_WHAT YOU WILL DO_: Turn the part of the listing that opens with the line containing "e mie camminate mettendo" and closes with the line containing "Continua a leggere" into a JSON list of strings, one string per line, with blank lines left out.

_ _ _ _

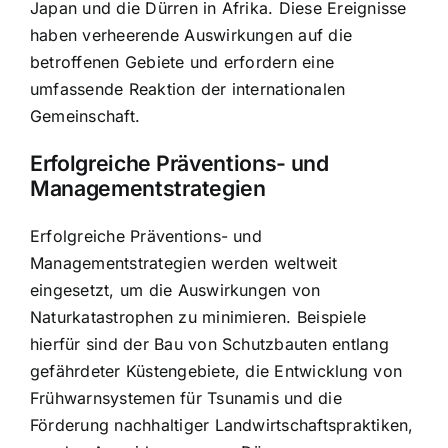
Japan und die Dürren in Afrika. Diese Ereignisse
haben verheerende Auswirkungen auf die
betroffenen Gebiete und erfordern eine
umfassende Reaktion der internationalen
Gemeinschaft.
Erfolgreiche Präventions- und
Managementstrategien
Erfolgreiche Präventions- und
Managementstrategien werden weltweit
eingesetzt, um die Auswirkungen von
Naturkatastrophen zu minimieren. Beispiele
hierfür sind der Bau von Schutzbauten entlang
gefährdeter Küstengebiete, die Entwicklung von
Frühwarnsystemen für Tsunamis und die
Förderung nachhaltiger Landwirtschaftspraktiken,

_ _ _ _

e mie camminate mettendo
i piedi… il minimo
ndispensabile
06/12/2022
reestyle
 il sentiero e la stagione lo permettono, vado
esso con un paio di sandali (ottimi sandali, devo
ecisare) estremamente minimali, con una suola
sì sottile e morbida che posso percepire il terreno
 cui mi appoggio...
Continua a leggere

_ _ _ _

_SOLUTION TO THE EXERCISE_:
[
  "e mie camminate mettendo",
  "i piedi… il minimo",
  "ndispensabile",
  "06/12/2022",
  "reestyle",
  " il sentiero e la stagione lo permettono, vado",
  "esso con un paio di sandali (ottimi sandali, devo",
  "ecisare) estremamente minimali, con una suola",
  "sì sottile e morbida che posso percepire il terreno",
  " cui mi appoggio...",
  "Continua a leggere"
]